The appellate authority will then have to examine the legality and propriety of the decision taken by the assessing authority on the question of entitlement of assessee to the benefit of S.7 and in case the appellate authority finds that the said decision was not just or correct, the appellate authority is empowered by S.34 to pass such order in relation thereto as it thinks fit.

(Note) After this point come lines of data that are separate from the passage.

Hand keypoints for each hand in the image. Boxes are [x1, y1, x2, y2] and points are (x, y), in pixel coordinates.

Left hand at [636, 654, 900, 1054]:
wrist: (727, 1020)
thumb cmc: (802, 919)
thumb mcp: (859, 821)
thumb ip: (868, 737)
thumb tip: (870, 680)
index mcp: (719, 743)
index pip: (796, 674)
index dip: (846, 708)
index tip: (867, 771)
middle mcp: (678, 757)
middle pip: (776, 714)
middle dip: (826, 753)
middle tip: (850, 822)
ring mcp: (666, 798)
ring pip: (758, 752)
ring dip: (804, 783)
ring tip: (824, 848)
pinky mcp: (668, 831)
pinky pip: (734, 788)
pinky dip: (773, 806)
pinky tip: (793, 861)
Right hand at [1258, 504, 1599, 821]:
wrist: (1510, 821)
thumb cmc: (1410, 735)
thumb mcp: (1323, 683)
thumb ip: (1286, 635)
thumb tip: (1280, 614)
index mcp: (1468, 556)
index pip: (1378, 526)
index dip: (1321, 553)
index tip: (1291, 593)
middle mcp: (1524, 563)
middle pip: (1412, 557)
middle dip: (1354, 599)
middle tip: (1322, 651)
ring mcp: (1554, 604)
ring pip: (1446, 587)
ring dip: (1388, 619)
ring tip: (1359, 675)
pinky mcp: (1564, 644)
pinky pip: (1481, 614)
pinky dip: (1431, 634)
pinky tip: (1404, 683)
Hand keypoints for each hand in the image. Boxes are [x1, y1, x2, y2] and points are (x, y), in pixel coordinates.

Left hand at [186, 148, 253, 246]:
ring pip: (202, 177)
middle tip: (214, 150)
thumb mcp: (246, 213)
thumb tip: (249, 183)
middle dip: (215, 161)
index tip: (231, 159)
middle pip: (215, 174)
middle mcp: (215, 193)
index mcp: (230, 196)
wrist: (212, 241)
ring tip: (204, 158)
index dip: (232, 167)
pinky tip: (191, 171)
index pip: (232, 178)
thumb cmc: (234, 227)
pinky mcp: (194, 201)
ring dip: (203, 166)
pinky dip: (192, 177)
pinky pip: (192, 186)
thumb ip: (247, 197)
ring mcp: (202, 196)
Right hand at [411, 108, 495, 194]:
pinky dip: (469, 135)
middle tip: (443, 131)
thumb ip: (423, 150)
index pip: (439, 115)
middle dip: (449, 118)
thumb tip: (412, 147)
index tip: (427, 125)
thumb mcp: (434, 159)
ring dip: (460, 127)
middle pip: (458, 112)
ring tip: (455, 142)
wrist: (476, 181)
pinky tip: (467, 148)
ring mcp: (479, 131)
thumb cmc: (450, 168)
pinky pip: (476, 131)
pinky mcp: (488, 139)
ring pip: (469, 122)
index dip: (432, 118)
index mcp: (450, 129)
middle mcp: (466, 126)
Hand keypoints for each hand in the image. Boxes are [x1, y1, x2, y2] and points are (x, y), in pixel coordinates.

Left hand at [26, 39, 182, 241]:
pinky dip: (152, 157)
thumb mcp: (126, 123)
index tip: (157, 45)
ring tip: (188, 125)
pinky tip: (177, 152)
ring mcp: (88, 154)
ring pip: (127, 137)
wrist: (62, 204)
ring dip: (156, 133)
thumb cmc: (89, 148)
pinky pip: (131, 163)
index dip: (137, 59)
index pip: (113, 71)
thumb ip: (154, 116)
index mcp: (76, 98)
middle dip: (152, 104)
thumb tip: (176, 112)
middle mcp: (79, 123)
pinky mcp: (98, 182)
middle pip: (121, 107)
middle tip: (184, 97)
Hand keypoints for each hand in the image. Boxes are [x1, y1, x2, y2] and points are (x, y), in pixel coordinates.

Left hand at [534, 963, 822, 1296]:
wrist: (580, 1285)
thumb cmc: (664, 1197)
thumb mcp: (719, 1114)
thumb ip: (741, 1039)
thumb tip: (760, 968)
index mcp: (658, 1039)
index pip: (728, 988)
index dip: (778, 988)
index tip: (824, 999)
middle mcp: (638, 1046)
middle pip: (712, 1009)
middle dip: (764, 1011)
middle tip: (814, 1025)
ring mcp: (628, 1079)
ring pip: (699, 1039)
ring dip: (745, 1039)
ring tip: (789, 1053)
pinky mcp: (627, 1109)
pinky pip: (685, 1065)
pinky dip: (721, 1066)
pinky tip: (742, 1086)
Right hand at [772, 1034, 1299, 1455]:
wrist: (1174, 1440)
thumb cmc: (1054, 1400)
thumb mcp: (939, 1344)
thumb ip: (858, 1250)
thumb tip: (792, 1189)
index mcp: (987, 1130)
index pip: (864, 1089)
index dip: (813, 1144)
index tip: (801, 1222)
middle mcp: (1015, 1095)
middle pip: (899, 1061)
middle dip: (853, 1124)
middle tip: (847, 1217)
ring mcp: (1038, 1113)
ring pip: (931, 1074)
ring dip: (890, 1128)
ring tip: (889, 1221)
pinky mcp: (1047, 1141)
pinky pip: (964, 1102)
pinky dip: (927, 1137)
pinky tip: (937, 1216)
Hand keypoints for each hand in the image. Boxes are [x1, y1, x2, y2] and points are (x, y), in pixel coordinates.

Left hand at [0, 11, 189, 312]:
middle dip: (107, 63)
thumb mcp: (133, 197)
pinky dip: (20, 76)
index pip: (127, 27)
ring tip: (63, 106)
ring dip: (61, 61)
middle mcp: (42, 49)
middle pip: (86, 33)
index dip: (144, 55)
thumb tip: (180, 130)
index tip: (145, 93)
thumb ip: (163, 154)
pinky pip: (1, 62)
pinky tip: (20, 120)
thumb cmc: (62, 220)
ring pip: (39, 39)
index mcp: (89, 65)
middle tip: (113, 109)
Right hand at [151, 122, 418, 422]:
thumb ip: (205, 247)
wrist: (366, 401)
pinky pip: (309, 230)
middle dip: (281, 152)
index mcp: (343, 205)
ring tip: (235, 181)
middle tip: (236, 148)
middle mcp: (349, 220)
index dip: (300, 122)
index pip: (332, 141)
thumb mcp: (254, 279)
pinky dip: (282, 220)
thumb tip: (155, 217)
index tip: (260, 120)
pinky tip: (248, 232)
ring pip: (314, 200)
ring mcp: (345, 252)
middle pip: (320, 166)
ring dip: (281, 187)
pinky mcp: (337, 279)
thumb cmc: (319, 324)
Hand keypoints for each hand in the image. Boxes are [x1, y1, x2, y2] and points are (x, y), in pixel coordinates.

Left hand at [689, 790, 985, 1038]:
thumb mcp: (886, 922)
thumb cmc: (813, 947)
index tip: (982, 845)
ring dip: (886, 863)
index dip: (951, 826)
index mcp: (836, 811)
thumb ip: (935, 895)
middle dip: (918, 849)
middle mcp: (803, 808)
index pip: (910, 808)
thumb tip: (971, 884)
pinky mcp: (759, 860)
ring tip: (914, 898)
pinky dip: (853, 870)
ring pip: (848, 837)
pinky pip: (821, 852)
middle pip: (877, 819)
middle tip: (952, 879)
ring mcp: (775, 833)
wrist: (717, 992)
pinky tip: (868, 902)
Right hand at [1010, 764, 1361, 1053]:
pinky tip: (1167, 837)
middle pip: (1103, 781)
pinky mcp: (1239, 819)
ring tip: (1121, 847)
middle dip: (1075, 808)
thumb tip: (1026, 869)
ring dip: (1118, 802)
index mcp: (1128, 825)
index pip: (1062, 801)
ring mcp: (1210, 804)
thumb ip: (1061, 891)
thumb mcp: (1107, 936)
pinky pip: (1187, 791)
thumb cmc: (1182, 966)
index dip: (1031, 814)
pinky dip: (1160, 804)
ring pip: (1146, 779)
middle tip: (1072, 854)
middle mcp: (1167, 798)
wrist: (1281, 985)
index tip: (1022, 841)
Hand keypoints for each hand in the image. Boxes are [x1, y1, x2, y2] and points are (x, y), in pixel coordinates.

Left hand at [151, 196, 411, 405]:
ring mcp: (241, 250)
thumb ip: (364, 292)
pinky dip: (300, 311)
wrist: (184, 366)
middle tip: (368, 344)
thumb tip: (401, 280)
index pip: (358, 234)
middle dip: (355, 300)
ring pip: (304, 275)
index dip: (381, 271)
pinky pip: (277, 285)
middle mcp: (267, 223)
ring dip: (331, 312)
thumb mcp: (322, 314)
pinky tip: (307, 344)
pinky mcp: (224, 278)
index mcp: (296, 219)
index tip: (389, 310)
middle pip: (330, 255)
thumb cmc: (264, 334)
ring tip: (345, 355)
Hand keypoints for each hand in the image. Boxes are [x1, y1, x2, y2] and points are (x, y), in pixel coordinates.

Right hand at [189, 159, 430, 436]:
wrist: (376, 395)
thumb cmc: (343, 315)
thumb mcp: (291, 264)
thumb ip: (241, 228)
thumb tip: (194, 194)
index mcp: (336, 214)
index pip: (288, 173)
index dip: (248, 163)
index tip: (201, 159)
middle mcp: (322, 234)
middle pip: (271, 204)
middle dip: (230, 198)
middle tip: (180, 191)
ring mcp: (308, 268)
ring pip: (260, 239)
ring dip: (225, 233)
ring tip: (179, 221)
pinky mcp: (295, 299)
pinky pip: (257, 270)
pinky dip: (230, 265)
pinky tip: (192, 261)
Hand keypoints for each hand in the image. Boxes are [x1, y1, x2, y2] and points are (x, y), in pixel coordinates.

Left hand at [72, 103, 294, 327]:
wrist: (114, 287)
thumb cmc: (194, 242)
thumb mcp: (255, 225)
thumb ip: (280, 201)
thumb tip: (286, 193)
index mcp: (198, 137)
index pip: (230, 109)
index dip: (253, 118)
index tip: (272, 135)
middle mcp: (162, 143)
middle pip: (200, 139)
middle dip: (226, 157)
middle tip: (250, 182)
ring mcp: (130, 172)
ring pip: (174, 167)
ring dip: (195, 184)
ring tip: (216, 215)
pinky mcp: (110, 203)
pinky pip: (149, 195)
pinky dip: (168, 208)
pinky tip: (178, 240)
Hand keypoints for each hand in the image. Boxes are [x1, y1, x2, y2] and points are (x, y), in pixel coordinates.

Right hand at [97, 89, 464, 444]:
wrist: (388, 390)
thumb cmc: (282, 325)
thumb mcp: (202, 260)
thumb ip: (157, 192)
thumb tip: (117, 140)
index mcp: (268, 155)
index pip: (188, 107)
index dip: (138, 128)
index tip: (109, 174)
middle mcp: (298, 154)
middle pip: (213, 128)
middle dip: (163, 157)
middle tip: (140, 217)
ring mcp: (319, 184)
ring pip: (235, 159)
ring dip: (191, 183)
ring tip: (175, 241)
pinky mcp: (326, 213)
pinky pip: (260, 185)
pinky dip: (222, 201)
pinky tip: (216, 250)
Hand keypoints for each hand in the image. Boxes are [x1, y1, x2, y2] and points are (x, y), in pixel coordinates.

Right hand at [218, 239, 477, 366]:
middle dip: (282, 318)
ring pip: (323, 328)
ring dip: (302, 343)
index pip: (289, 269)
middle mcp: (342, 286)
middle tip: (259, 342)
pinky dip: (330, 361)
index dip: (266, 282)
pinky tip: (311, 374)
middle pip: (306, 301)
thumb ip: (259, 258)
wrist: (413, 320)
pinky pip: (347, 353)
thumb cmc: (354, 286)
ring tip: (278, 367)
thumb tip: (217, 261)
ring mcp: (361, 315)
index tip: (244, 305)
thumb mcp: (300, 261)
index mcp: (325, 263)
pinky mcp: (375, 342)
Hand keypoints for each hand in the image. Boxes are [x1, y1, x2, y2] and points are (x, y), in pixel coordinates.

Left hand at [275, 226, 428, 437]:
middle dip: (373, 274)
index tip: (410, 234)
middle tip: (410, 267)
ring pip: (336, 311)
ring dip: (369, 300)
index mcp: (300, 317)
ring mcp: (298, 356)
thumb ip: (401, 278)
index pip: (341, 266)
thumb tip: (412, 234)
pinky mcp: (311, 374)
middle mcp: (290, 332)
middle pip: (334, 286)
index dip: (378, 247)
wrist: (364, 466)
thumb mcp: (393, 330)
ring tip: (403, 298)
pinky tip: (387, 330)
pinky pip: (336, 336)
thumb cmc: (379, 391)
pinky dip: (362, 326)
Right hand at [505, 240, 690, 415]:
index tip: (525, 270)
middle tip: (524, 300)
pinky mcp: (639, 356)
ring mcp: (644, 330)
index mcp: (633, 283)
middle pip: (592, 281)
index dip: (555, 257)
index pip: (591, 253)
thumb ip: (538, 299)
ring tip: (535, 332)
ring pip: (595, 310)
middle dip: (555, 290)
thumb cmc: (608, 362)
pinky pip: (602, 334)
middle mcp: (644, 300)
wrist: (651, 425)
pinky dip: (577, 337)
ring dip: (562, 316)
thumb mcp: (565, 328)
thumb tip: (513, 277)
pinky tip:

Such being the legal position, we do not find it possible to uphold the contention of the learned Government Pleader that the Appellate Assistant Commissioner had acted without jurisdiction in recording a finding that the assessee had made out sufficient cause for the delay in the filing of the application in Form No. 21 and in directing the assessing authority to extend the benefit of S 7 of the Act to the assessee in the event of his filing the requisite application within the period of one week. 7. The view taken by the Tribunal in regard to this matter is therefore perfectly correct and sound. 8. Though an argument was advanced by the learned Government Pleader that the Appellate Authority while issuing the impugned direction to the Sales Tax Officer to extend to the assessee the benefit of S.7 has not considered the crucial question as to whether the assessee had made out sufficient cause for condoning the delay in the filing of such application, we do not find any substance in this contention, because a clear finding has been recorded by the Appellate Authority which has also been concurred in by the Tribunal that a valid and adequate explanation had been furnished by the assessee for the failure on his part to file the application within the prescribed time. 9. It follows from the foregoing discussion that no interference is called for with the decision of the Tribunal. This tax revision case is accordingly dismissed. The parties will bear their respective costs.